Hi Vino I didnt talk to him this week end no. 
He was not home and then last night we were home together but we were arguing and didnt want to throw that in when we were already fighting about things. 

I really need to try to talk to him though. This week end he is going away, and I was not invited to go but its ok I will be going to my parents and talking with them. They are on vacation right now.


----------



## 63Vino (Dec 23, 2009)

Well good luck.. Maybe ask him to think about some things while he's away and report back when he gets home. At least this week will give you some peace from the arguing and free time to contemplate...ponder.. you know?

Hope you have a relaxing week!


----------



## numb (Jul 2, 2008)

Update from week end away.

Husband left friday night.

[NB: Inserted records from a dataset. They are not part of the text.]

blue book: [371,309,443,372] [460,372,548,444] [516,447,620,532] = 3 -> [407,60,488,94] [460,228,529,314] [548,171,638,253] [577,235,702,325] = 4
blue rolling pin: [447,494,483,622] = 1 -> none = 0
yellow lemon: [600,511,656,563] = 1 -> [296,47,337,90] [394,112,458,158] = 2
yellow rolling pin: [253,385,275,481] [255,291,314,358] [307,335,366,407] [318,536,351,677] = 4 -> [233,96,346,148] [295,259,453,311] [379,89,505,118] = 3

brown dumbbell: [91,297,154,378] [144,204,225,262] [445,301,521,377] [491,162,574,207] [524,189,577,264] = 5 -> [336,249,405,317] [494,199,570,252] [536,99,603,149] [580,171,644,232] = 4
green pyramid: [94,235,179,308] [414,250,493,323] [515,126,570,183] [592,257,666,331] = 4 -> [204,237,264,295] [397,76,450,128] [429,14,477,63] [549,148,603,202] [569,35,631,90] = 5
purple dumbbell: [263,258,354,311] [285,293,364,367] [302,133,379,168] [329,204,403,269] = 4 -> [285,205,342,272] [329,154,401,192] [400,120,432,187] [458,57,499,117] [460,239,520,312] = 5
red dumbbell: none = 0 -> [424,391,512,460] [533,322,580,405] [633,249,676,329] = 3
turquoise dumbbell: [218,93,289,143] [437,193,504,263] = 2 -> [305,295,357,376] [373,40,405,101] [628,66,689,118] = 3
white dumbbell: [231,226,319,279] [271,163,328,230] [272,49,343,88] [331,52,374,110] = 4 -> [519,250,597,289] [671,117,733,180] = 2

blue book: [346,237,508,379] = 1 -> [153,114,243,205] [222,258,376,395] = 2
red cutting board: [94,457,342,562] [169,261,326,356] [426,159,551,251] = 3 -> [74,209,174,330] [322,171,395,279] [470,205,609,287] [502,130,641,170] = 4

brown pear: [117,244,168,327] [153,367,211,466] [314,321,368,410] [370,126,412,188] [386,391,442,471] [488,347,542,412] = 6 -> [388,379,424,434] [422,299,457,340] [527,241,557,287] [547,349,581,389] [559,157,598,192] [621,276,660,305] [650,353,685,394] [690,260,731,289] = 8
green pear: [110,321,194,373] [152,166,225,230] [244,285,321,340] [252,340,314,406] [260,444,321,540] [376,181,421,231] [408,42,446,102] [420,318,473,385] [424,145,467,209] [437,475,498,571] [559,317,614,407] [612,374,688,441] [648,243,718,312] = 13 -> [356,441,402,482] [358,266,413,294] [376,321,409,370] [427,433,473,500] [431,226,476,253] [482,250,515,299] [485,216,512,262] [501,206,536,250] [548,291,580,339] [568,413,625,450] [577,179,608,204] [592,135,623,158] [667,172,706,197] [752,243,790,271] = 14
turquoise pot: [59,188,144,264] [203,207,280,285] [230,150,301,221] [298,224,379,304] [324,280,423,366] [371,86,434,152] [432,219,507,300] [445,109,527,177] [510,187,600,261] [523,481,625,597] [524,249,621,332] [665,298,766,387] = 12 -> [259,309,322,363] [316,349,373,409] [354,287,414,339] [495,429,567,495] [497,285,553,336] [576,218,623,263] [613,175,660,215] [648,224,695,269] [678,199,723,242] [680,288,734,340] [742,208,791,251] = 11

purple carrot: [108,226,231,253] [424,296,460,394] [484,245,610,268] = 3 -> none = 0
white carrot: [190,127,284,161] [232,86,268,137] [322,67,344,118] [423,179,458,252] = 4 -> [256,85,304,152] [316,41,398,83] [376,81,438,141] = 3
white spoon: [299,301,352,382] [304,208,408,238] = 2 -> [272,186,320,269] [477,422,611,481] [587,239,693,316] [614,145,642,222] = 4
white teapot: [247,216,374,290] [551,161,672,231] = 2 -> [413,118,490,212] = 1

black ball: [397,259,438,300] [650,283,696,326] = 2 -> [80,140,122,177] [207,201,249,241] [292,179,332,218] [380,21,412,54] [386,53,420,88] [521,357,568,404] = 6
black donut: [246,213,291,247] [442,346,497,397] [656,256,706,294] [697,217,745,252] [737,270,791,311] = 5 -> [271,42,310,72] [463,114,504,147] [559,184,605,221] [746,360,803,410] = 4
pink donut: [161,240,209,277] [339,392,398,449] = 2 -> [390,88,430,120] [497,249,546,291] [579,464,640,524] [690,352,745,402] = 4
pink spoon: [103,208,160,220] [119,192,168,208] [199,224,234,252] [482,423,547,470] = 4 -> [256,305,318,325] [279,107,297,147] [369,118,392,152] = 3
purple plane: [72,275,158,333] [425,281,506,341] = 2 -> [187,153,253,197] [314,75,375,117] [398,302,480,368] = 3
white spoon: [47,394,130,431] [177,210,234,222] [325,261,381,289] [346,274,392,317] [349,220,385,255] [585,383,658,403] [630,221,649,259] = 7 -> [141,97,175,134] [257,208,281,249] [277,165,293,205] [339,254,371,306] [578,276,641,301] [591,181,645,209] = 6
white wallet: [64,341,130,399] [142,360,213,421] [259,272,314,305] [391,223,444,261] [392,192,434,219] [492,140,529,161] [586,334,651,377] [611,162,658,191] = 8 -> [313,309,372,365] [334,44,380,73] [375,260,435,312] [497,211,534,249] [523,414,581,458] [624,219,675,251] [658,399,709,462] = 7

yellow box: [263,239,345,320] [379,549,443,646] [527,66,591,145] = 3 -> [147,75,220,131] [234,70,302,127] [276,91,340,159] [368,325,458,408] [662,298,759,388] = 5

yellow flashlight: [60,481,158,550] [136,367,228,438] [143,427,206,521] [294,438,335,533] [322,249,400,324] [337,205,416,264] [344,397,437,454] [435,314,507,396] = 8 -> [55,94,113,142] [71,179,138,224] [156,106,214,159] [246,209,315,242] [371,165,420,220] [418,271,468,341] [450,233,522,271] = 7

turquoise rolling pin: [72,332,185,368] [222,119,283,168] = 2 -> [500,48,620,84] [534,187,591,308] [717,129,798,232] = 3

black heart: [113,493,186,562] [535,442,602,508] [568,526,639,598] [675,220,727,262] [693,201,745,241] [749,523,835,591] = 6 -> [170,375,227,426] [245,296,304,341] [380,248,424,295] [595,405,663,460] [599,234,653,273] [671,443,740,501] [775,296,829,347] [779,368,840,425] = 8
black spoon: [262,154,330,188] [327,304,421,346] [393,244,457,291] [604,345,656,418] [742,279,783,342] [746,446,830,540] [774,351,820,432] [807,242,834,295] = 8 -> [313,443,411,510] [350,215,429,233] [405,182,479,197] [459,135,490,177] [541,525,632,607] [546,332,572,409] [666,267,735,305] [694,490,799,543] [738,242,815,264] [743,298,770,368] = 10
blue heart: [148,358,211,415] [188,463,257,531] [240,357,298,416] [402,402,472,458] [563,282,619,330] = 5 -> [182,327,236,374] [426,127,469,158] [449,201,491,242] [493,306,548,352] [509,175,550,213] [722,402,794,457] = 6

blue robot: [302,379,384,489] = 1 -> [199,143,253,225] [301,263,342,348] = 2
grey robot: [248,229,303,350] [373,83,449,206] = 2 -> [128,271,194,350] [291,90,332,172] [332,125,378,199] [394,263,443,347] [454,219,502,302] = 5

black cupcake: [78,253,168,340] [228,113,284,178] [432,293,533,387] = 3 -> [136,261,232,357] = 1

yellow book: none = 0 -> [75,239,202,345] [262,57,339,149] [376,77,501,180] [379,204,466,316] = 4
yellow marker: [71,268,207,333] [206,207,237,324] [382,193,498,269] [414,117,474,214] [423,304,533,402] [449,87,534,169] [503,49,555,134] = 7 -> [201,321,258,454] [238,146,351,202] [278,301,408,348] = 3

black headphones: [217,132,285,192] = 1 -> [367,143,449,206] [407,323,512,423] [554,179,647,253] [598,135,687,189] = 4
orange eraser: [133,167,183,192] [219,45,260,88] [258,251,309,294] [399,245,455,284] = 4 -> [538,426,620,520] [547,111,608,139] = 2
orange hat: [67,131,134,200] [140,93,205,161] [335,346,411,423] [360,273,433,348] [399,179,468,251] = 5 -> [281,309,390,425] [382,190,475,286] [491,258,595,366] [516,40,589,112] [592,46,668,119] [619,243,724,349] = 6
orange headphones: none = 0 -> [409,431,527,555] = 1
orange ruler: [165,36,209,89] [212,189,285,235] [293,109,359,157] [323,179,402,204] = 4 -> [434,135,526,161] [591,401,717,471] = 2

So I went out with one of my girl friends for dinner it was great. Got home and nice to be in my house and not feel the tension. Saturday was beautiful out went outside for a nice long walk and enjoyed my day. Sunday I went out with my family and he got home around 6pm. I came into the house he was fine. The normal how was your week end what did you do those questions and then that was it. Conversations ended. I have to be honest here and say I really didnt miss him. Is that bad? I would think if you were in a happy marriage that this would not be normal. 

I saw a post on here of Dr Husband or something like that and she wrote a note to her husband I am kind of thinking of doing something similar so its not an argument. I am just going to state my feelings and do it from my stand point that way its more me not him. 

I also found out that hes been drinking a lot more than normal so that makes me uneasy. He knows my feelings on it and why and yet does it anyways. Sees nothing wrong with it. This has been an on-going issue along with the few lies I caught him in at the begining of our marriage. Since the lies (not even that bad) but still lies I have a hard time trusting.

Any thoughts?


----------